Could Medicare-for-all become reality, or is it another pipe dream?

Rep. John Conyers Jr. (D-Mich.) and other House members have reintroduced a federal bill that would expand Medicare to a universal, single-payer program, the Detroit Free Press reported. Is Medicare-for-all a reality or simply a dream by a few on the left?

The “expanded and improved Medicare” program would pay hospitals and providers a monthly lump-sum under a global budget to cover all operating expenses, according to the bill. It also would require for-profit hospitals to convert to nonprofit entities, a move that could spark a constitutional battle.

The bill, which has been introduced each Congress since 2003, has little chance of winning approval.  Even so, a group of 18,000 physicians are praising the “Medicare-for-all” legislation as a solution to ever-growing healthcare costs.

“Such a plan would save over $400 billion a year currently wasted on private-insurance-related bureaucracy, paperwork and marketing–money that should be used to care for patients,” internist and Physicians for a National Health Program President Andrew Coates said.
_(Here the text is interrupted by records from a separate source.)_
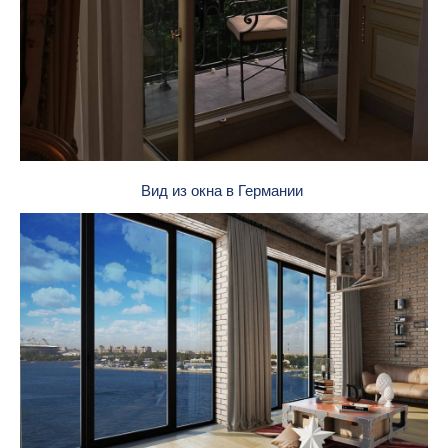
Вид из окна в Германии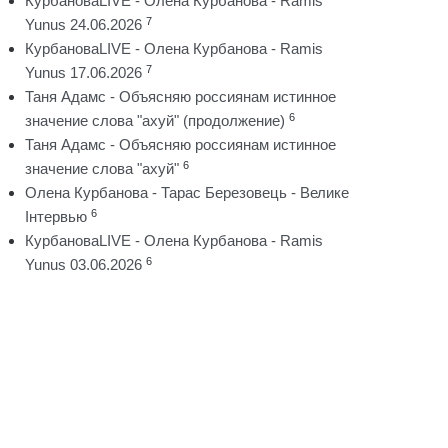
КурбановаLIVE - Олена Курбанова - Ramis
7
Yunus 24.06.2026
КурбановаLIVE - Олена Курбанова - Ramis
7
Yunus 17.06.2026
Таня Адамс - Объясняю россиянам истинное
6
значение слова "ахуй" (продолжение)
Таня Адамс - Объясняю россиянам истинное
6
значение слова "ахуй"
Олена Курбанова - Тарас Березовець - Велике
6
Інтервью
КурбановаLIVE - Олена Курбанова - Ramis
6
Yunus 03.06.2026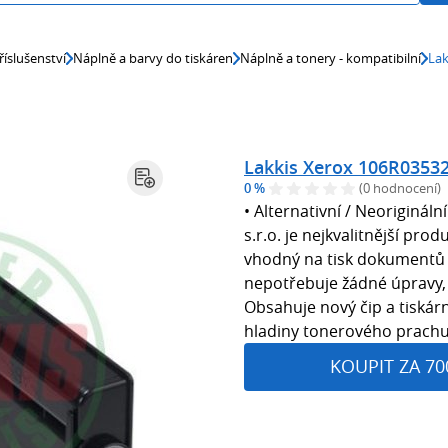
říslušenství
Náplně a barvy do tiskáren
Náplně a tonery - kompatibilní
Lak
Lakkis Xerox 106R03532
0 %
(0 hodnocení)
• Alternativní / Neorigináln
s.r.o. je nejkvalitnější prod
vhodný na tisk dokumentů 
nepotřebuje žádné úpravy, st
Obsahuje nový čip a tiskárn
hladiny tonerového prachu
KOUPIT ZA 70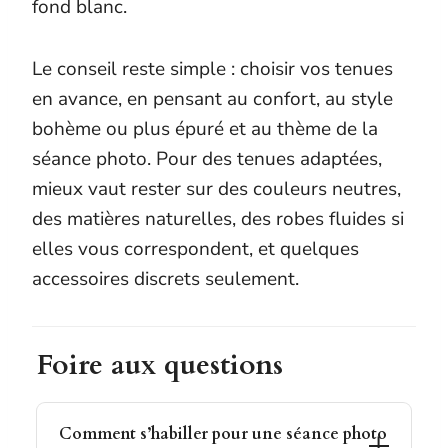
fond blanc.
Le conseil reste simple : choisir vos tenues
en avance, en pensant au confort, au style
bohème ou plus épuré et au thème de la
séance photo. Pour des tenues adaptées,
mieux vaut rester sur des couleurs neutres,
des matières naturelles, des robes fluides si
elles vous correspondent, et quelques
accessoires discrets seulement.
Foire aux questions
Comment s’habiller pour une séance photo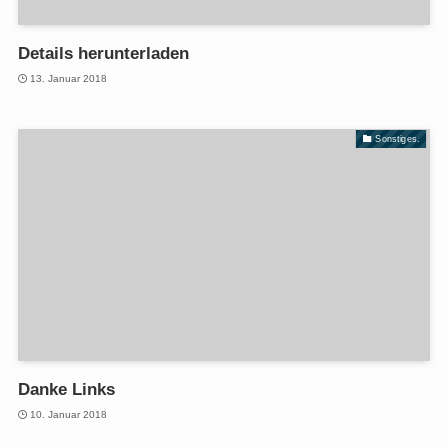
Details herunterladen
13. Januar 2018
Sonstiges.
Danke Links
10. Januar 2018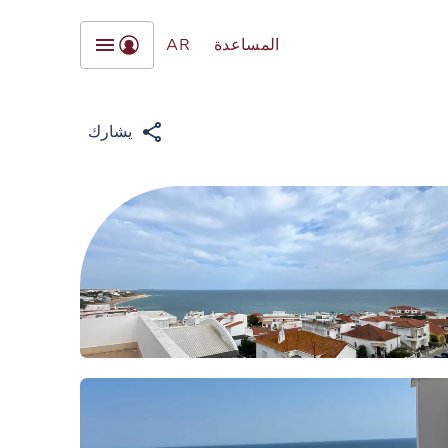
المساعدة
AR
يشارك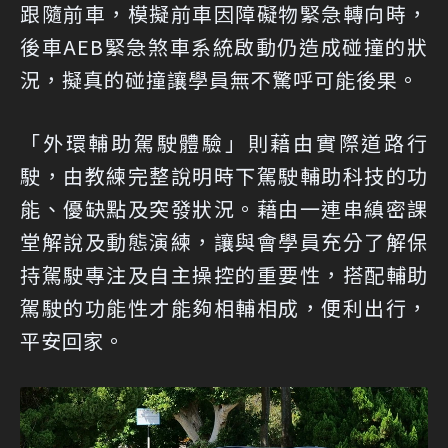
跟隨前車，模擬前車因障礙物緊急轉向時，
後車AEB緊急煞車系統啟動仍造成碰撞的狀
況，擬真的碰撞讓學員無不驚呼可能後果。
「外環輔助駕駛體驗」則藉由實際道路行
駛，由教練完整說明時下駕駛輔助科技的功
能、優缺點及突發狀況。藉由一連串縝密課
堂解說及動態演練，讓與會學員充分了解保
持駕駛專注及自主操控的重要性，搭配輔助
駕駛的功能性才能夠相輔相成，便利出行，
平安回家。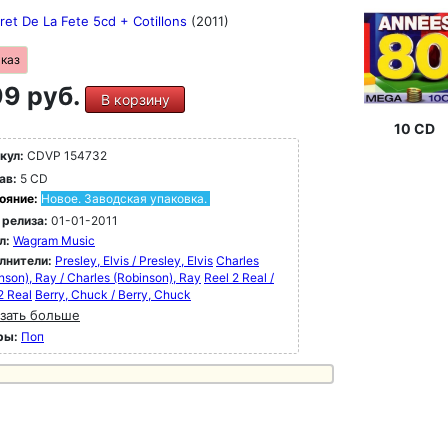
ret De La Fete 5cd + Cotillons
(2011)
аказ
9 руб.
В корзину
10 CD
кул:
CDVP 154732
ав:
5 CD
ояние:
Новое. Заводская упаковка.
 релиза:
01-01-2011
л:
Wagram Music
лнители:
Presley, Elvis / Presley, Elvis
Charles
nson), Ray / Charles (Robinson), Ray
Reel 2 Real /
2 Real
Berry, Chuck / Berry, Chuck
зать больше
ры:
Поп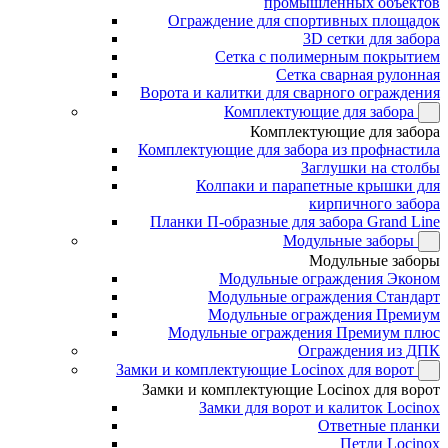
промышленных объектов
Ограждение для спортивных площадок
3D сетки для забора
Сетка с полимерным покрытием
Сетка сварная рулонная
Ворота и калитки для сварного ограждения
Комплектующие для забора
Комплектующие для забора
Комплектующие для забора из профнастила
Заглушки на столбы
Колпаки и парапетные крышки для
кирпичного забора
Планки П-образные для забора Grand Line
Модульные заборы
Модульные заборы
Модульные ограждения Эконом
Модульные ограждения Стандарт
Модульные ограждения Премиум
Модульные ограждения Премиум плюс
Ограждения из ДПК
Замки и комплектующие Locinox для ворот
Замки и комплектующие Locinox для ворот
Замки для ворот и калиток Locinox
Ответные планки
Петли Locinox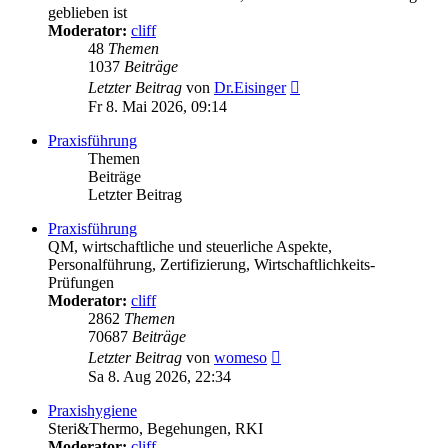
geblieben ist
Moderator:
cliff
48
Themen
1037
Beiträge
Neuester
Letzter Beitrag
von
Dr.Eisinger
Beitrag
Fr 8. Mai 2026, 09:14
Praxisführung
Themen
Beiträge
Letzter Beitrag
Praxisführung
QM, wirtschaftliche und steuerliche Aspekte,
Personalführung, Zertifizierung, Wirtschaftlichkeits-
Prüfungen
Moderator:
cliff
2862
Themen
70687
Beiträge
Neuester
Letzter Beitrag
von
womeso
Beitrag
Sa 8. Aug 2026, 22:34
Praxishygiene
Steri&Thermo, Begehungen, RKI
Moderator:
cliff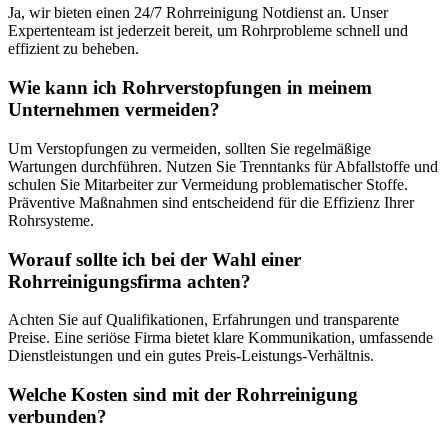
Ja, wir bieten einen 24/7 Rohrreinigung Notdienst an. Unser
Expertenteam ist jederzeit bereit, um Rohrprobleme schnell und
effizient zu beheben.
Wie kann ich Rohrverstopfungen in meinem
Unternehmen vermeiden?
Um Verstopfungen zu vermeiden, sollten Sie regelmäßige
Wartungen durchführen. Nutzen Sie Trenntanks für Abfallstoffe und
schulen Sie Mitarbeiter zur Vermeidung problematischer Stoffe.
Präventive Maßnahmen sind entscheidend für die Effizienz Ihrer
Rohrsysteme.
Worauf sollte ich bei der Wahl einer
Rohrreinigungsfirma achten?
Achten Sie auf Qualifikationen, Erfahrungen und transparente
Preise. Eine seriöse Firma bietet klare Kommunikation, umfassende
Dienstleistungen und ein gutes Preis-Leistungs-Verhältnis.
Welche Kosten sind mit der Rohrreinigung
verbunden?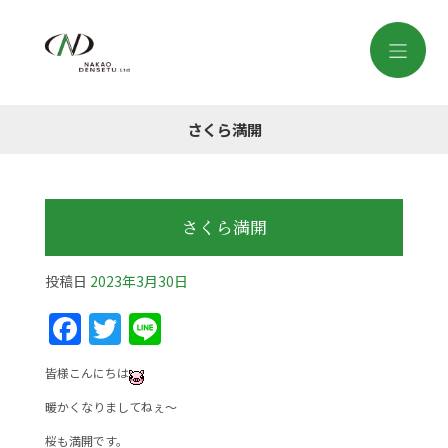
さくら満開
さくら満開
投稿日
2023年3月30日
F
T
Li
a
w
n
皆様こんにちは
c
itt
e
暖かくなりましてねぇ～
e
er
桜も満開です。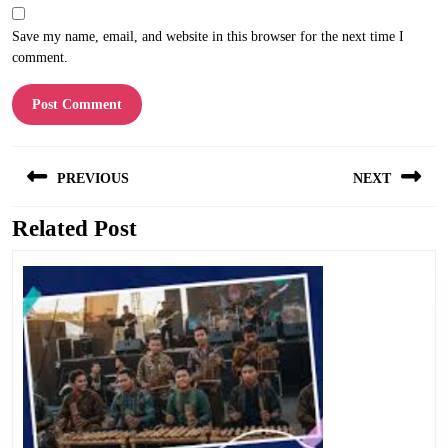
Save my name, email, and website in this browser for the next time I
comment.
Post
PREVIOUS
NEXT
navigation
Related Post
Previous
Next
post:
post: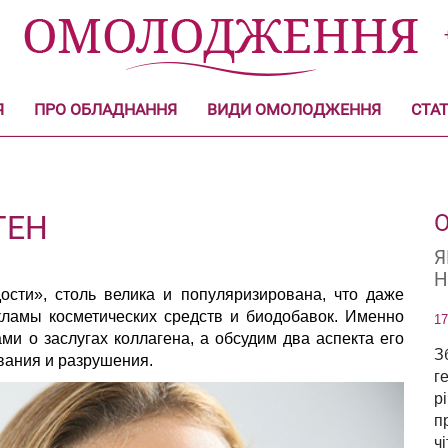
Я
ПРО ОБЛАДНАННЯ
ВИДИ ОМОЛОДЖЕННЯ
СТАТ
ГЕН
О
Я
Н
ости», столь велика и популяризирована, что даже
кламы косметических средств и биодобавок. Именно
17
ми о заслугах коллагена, а обсудим два аспекта его
З
вания и разрушения.
г
р
п
ч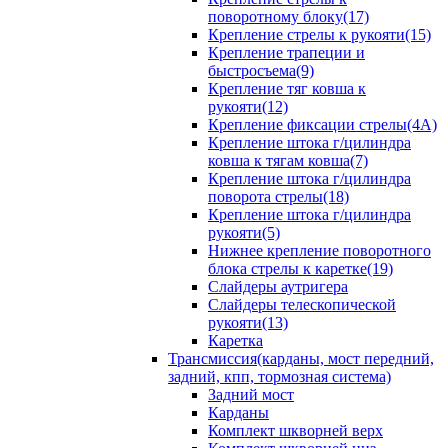
поворотному блоку(17)
Крепление стрелы к рукояти(15)
Крепление трапеции и
быстросъема(9)
Крепление тяг ковша к
рукояти(12)
Крепление фиксации стрелы(4A)
Крепление штока г/цилиндра
ковша к тягам ковша(7)
Крепление штока г/цилиндра
поворота стрелы(18)
Крепление штока г/цилиндра
рукояти(5)
Нижнее крепление поворотного
блока стрелы к каретке(19)
Слайдеры аутригера
Слайдеры телескопической
рукояти(13)
Каретка
Трансмиссия(карданы, мост передний,
задний, кпп, тормозная система)
Задний мост
Карданы
Комплект шкворней верх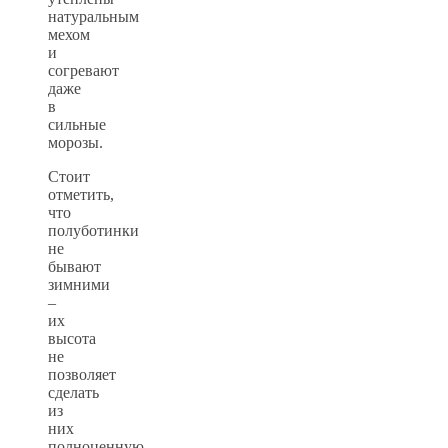
натуральным
мехом
и
согревают
даже
в
сильные
морозы.
Стоит
отметить,
что
полуботинки
не
бывают
зимними
–
их
высота
не
позволяет
сделать
из
них
полноценную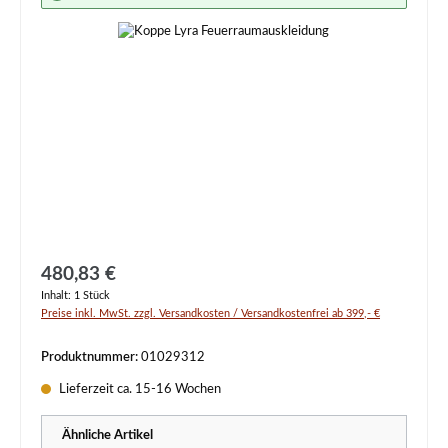
Regulärer Preis:
480,83 €
Inhalt:
1 Stück
Preise inkl. MwSt. zzgl. Versandkosten / Versandkostenfrei ab 399,- €
Produktnummer:
01029312
Lieferzeit ca. 15-16 Wochen
Ähnliche Artikel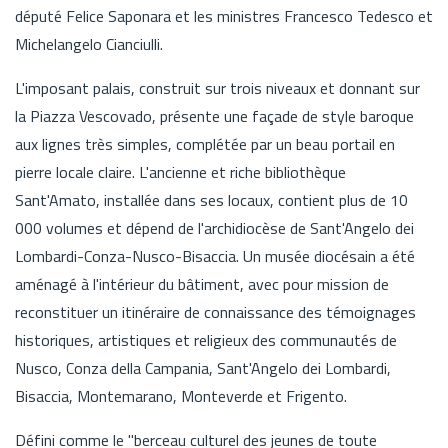
député Felice Saponara et les ministres Francesco Tedesco et
Michelangelo Cianciulli.
L'imposant palais, construit sur trois niveaux et donnant sur
la Piazza Vescovado, présente une façade de style baroque
aux lignes très simples, complétée par un beau portail en
pierre locale claire. L'ancienne et riche bibliothèque
Sant'Amato, installée dans ses locaux, contient plus de 10
000 volumes et dépend de l'archidiocèse de Sant'Angelo dei
Lombardi-Conza-Nusco-Bisaccia. Un musée diocésain a été
aménagé à l'intérieur du bâtiment, avec pour mission de
reconstituer un itinéraire de connaissance des témoignages
historiques, artistiques et religieux des communautés de
Nusco, Conza della Campania, Sant'Angelo dei Lombardi,
Bisaccia, Montemarano, Monteverde et Frigento.
Défini comme le "berceau culturel des jeunes de toute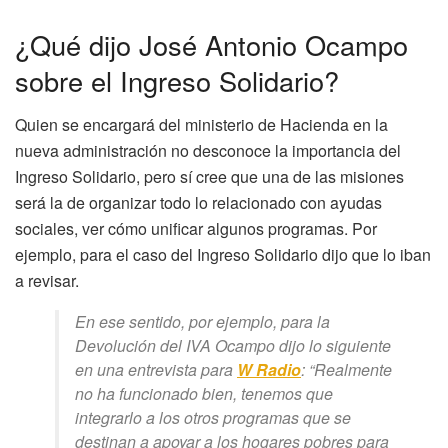
¿Qué dijo José Antonio Ocampo
sobre el Ingreso Solidario?
Quien se encargará del ministerio de Hacienda en la
nueva administración no desconoce la importancia del
Ingreso Solidario, pero sí cree que una de las misiones
será la de organizar todo lo relacionado con ayudas
sociales, ver cómo unificar algunos programas. Por
ejemplo, para el caso del Ingreso Solidario dijo que lo iban
a revisar.
En ese sentido, por ejemplo, para la
Devolución del IVA Ocampo dijo lo siguiente
en una entrevista para
W Radio
: “Realmente
no ha funcionado bien, tenemos que
integrarlo a los otros programas que se
destinan a apoyar a los hogares pobres para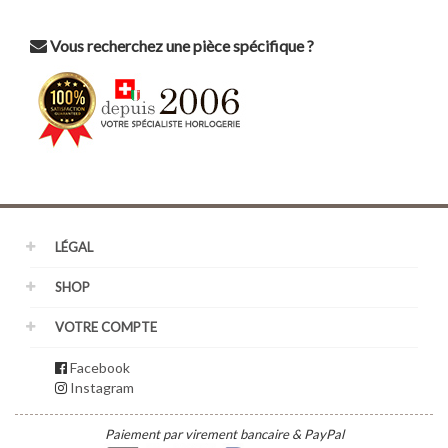
Vous recherchez une pièce spécifique ?
LÉGAL
SHOP
VOTRE COMPTE
Facebook
Instagram
Paiement par virement bancaire & PayPal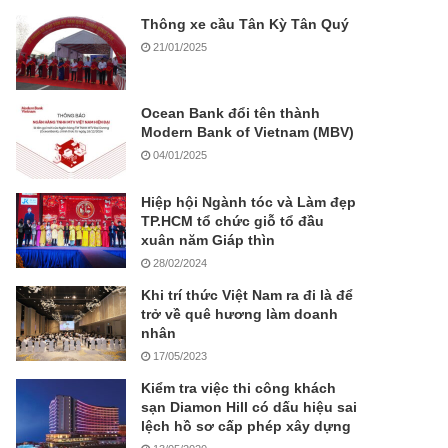
Thông xe cầu Tân Kỳ Tân Quý
21/01/2025
Ocean Bank đổi tên thành
Modern Bank of Vietnam (MBV)
04/01/2025
Hiệp hội Ngành tóc và Làm đẹp
TP.HCM tổ chức giỗ tổ đầu
xuân năm Giáp thìn
28/02/2024
Khi trí thức Việt Nam ra đi là để
trở về quê hương làm doanh
nhân
17/05/2023
Kiểm tra việc thi công khách
sạn Diamon Hill có dấu hiệu sai
lệch hồ sơ cấp phép xây dựng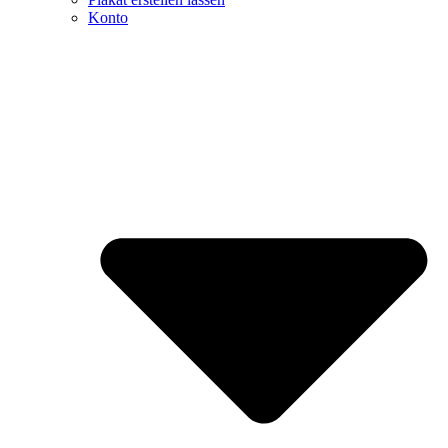
Konto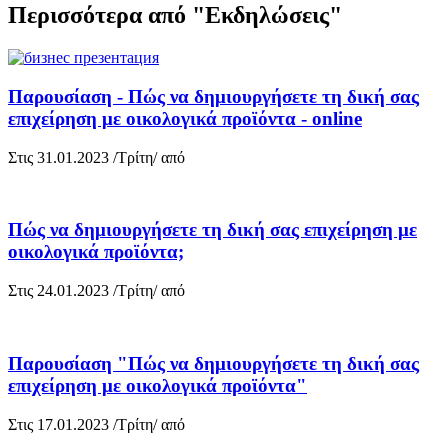
Περισσότερα από "Εκδηλώσεις"
Παρουσίαση - Πώς να δημιουργήσετε τη δική σας
επιχείρηση με οικολογικά προϊόντα - online
Στις 31.01.2023 /Τρίτη/ από
Πώς να δημιουργήσετε τη δική σας επιχείρηση με
οικολογικά προϊόντα;
Στις 24.01.2023 /Τρίτη/ από
Παρουσίαση "Πώς να δημιουργήσετε τη δική σας
επιχείρηση με οικολογικά προϊόντα"
Στις 17.01.2023 /Τρίτη/ από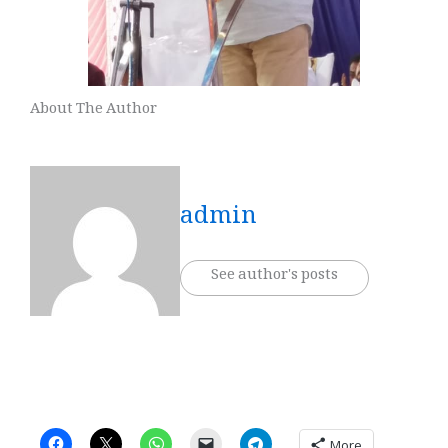
About The Author
admin
See author's posts
More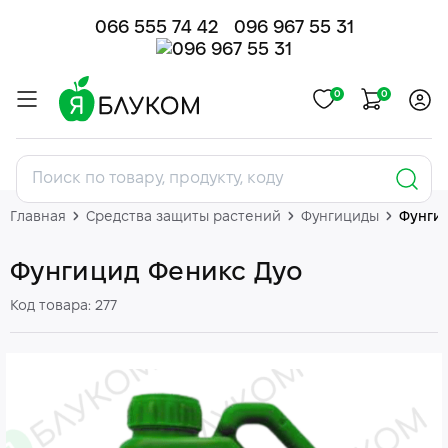
066 555 74 42
096 967 55 31
0
0
Главная
Средства защиты растений
Фунгициды
Фунги
Фунгицид Феникс Дуо
Код товара: 277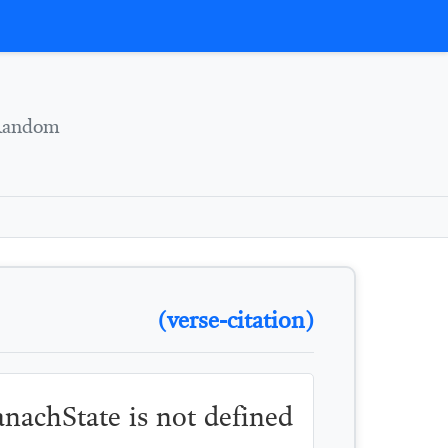
Skip to conten
Random
(verse-citation)
TanachState is not defined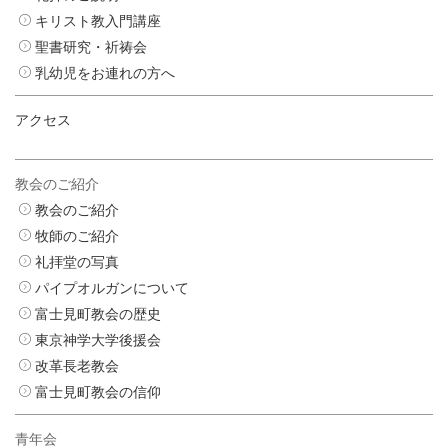
キリスト教入門講座
聖書研究・祈祷会
乳幼児をお連れの方へ
アクセス
教会のご紹介
教会のご紹介
牧師のご紹介
礼拝堂の写真
パイプオルガンについて
富士見町教会の歴史
東京神学大学後援会
改革長老教会
富士見町教会の信仰
青年会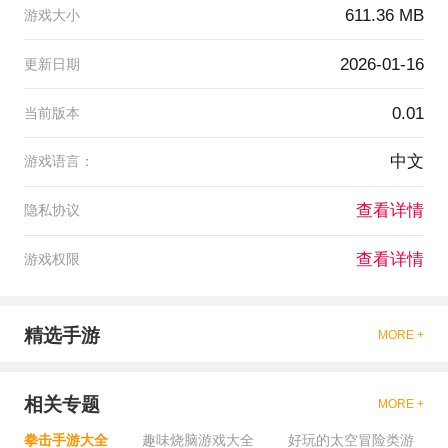
611.36 MB
游戏大小
2026-01-16
更新日期
0.01
当前版本
中文
游戏语言：
查看详情
隐私协议
查看详情
游戏权限
精选手游
MORE +
相关专题
MORE +
拳击手游大全
趣味烧脑游戏大全
好玩的太空冒险类游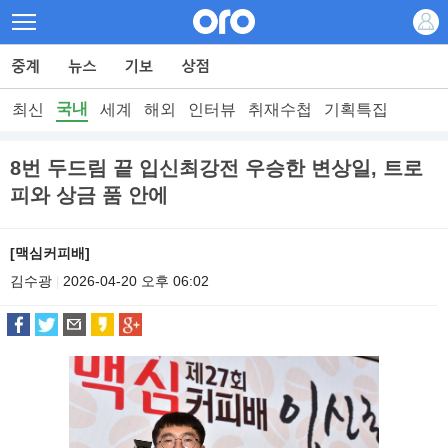
국내
최신
세계
해외
인터뷰
취재수첩
기획특집
8번 두드림 끝 입신최강전 우승한 변상일, 트로
피와 상금 품 안에
[맥심커피배]
김수광
2026-04-20 오후 06:02
|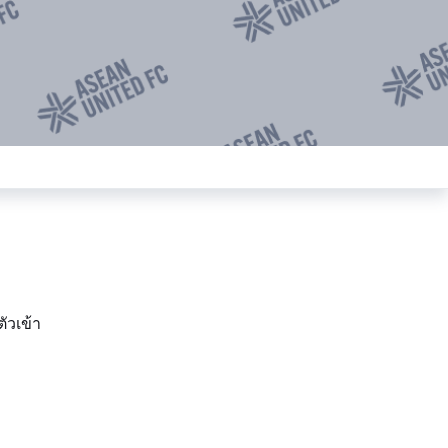
ตัวเข้า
The nonprofit research and educational doctor organization also pointed to surveys showing a solid majority of physicians, as well two-thirds of the general public, favor a Medicare-for-all approach.

The proposal to expand and improve Medicare follows a warning from the Medicare Payment Advisory Commission (MedPAC). Medicare could face a national crisis unless lawmakers overhaul the formula used to pay doctors, MedPAC Chief Glenn Hackbarth said.

Just last week, the House introduced bipartisan legislation that called for a permanent fix to yearly automatic Medicare cuts and would permanently repeal the SGR.